- [ABOUT THIS TASK] Copy the lines below verbatim, starting with the first one and ending with the line that contains "Ähnliche Produkte". Include that final line.

Lines from a data source

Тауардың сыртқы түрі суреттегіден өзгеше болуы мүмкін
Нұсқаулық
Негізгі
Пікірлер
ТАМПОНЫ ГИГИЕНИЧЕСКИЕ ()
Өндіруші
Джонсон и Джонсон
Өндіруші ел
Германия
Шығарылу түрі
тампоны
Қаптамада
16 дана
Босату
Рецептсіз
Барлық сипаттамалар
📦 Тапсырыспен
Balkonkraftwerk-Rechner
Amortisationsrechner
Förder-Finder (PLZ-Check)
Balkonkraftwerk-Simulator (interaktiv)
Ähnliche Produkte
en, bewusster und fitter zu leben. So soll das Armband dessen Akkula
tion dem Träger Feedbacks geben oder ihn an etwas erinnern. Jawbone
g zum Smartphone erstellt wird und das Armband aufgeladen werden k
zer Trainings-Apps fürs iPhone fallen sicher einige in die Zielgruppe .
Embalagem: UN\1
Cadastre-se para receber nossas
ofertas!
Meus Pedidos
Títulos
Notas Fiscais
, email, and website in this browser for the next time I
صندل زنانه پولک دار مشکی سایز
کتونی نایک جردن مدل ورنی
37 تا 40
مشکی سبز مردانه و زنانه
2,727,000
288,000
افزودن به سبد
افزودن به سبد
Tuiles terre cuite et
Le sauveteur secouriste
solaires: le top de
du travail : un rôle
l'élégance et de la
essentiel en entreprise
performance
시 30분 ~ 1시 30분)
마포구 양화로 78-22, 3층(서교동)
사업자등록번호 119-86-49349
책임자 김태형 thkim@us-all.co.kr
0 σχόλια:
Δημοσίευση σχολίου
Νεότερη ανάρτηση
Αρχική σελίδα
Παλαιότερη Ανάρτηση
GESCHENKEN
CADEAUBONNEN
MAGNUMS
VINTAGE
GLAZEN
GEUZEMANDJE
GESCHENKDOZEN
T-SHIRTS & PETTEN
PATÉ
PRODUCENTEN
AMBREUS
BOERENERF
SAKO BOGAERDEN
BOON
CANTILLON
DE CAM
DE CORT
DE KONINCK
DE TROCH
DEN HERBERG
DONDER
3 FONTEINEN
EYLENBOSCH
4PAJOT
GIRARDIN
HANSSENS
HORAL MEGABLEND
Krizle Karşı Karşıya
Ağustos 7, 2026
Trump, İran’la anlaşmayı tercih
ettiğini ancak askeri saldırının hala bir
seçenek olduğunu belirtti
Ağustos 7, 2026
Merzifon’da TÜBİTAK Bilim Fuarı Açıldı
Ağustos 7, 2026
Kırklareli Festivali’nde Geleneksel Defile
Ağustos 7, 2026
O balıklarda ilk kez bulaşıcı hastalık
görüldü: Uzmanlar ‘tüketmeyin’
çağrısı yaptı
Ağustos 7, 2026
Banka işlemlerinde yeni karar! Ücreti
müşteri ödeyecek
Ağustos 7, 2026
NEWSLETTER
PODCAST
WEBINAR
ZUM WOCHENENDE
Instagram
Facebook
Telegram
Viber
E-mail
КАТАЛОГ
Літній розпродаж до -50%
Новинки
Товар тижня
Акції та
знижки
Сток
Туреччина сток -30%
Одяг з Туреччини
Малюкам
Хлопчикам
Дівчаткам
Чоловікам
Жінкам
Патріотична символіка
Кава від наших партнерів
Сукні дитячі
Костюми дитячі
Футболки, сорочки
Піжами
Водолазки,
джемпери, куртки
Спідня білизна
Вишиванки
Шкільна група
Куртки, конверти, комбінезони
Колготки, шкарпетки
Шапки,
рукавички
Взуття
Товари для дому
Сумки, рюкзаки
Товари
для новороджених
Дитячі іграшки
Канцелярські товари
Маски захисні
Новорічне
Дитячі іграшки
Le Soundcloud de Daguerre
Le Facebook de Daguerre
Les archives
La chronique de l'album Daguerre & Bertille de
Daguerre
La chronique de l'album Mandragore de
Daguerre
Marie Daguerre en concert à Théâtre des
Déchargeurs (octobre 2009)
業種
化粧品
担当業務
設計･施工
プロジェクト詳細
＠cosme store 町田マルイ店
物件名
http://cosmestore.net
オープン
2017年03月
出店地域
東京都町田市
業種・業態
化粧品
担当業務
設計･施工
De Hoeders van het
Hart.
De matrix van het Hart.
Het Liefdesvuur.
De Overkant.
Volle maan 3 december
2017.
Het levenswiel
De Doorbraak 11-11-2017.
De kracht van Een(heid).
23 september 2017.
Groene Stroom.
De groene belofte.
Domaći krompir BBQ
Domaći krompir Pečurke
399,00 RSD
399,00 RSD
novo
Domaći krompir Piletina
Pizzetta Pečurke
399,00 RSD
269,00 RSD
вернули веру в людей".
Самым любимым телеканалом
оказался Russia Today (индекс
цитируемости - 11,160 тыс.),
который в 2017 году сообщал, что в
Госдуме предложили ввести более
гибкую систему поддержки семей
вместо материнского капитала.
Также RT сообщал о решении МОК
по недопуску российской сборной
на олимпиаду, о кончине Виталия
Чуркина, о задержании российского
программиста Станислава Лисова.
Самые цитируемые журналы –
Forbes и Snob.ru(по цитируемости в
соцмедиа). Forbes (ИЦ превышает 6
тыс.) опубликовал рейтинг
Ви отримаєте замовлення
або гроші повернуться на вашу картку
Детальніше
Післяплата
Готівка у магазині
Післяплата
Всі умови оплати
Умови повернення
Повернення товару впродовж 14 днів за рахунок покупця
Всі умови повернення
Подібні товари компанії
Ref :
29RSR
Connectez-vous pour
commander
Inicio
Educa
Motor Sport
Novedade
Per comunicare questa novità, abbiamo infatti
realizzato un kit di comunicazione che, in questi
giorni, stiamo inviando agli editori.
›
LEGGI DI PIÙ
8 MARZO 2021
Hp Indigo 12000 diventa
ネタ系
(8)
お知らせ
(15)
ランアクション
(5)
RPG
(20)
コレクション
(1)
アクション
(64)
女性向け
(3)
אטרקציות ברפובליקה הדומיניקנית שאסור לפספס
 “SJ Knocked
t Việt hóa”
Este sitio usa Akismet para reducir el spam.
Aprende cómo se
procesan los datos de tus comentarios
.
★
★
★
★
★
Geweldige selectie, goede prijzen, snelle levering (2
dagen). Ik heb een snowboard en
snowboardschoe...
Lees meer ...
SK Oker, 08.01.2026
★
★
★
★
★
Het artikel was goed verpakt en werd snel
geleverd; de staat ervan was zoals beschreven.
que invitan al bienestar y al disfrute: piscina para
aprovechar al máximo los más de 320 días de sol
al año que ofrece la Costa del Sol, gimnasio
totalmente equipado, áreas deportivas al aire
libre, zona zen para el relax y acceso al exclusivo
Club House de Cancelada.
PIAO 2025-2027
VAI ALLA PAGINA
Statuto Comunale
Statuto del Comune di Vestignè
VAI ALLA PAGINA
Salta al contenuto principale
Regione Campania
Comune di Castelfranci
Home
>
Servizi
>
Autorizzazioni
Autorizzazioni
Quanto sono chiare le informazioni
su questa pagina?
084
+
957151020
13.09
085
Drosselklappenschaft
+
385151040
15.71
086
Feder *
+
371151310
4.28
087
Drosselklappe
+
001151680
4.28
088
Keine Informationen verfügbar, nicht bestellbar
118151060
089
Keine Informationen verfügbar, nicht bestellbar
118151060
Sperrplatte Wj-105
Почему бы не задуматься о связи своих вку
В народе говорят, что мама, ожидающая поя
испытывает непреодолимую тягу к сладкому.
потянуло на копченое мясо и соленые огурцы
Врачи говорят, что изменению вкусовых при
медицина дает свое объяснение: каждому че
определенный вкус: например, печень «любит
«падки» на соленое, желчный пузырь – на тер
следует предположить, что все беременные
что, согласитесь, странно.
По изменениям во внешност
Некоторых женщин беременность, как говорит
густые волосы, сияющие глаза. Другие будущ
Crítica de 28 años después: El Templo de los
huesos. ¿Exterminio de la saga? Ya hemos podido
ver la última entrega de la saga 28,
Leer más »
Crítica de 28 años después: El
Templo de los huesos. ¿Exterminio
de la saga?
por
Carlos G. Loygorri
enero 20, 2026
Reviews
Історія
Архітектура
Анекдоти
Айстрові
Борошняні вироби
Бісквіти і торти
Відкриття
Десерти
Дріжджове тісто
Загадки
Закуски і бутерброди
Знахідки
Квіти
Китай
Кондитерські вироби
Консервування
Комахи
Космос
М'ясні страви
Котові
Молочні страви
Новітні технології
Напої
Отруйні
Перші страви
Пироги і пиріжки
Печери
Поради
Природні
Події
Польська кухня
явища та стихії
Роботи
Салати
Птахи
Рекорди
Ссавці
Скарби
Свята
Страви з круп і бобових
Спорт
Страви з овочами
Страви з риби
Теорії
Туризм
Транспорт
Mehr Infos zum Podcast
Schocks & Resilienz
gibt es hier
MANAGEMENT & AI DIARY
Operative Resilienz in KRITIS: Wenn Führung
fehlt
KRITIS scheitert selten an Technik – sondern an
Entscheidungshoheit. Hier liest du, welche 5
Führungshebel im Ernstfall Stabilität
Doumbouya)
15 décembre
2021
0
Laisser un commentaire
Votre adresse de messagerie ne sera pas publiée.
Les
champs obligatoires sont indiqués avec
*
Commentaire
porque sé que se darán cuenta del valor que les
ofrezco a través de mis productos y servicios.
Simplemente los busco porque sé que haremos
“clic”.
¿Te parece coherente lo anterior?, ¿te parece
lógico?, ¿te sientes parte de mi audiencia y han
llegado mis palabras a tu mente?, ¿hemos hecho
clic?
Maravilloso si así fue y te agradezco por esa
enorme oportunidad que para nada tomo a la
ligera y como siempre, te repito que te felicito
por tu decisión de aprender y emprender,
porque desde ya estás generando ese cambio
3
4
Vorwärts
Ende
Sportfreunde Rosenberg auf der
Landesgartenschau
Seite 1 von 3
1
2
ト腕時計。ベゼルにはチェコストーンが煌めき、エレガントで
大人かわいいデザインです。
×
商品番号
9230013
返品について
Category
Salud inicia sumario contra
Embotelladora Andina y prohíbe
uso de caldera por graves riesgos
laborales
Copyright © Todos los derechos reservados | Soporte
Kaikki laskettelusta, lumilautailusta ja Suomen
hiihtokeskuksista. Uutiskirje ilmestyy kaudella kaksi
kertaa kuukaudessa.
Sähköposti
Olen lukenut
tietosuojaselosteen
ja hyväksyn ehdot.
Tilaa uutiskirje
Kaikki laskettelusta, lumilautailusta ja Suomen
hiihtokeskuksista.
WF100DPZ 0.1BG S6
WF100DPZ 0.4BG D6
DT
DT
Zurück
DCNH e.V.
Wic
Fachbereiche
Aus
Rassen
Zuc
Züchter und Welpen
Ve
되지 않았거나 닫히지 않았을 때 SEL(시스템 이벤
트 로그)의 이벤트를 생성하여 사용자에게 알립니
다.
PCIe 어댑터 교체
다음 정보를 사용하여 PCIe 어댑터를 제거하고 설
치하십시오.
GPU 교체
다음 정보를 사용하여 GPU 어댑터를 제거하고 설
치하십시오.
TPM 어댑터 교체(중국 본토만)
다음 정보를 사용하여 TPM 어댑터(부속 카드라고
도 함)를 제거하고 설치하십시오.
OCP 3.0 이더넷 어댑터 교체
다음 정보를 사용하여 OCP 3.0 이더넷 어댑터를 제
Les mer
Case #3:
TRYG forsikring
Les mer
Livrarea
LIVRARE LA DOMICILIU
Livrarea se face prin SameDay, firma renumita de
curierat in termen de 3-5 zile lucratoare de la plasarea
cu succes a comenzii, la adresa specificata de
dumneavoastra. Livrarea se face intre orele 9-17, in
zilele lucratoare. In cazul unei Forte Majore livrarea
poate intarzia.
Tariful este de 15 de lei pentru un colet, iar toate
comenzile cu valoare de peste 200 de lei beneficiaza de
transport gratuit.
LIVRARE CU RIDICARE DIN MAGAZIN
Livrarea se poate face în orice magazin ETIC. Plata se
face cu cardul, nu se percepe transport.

- [EXERCISE OUTPUT]
Тауардың сыртқы түрі суреттегіден өзгеше болуы мүмкін
Нұсқаулық
Негізгі
Пікірлер
ТАМПОНЫ ГИГИЕНИЧЕСКИЕ ()
Өндіруші
Джонсон и Джонсон
Өндіруші ел
Германия
Шығарылу түрі
тампоны
Қаптамада
16 дана
Босату
Рецептсіз
Барлық сипаттамалар
📦 Тапсырыспен
Balkonkraftwerk-Rechner
Amortisationsrechner
Förder-Finder (PLZ-Check)
Balkonkraftwerk-Simulator (interaktiv)
Ähnliche Produkte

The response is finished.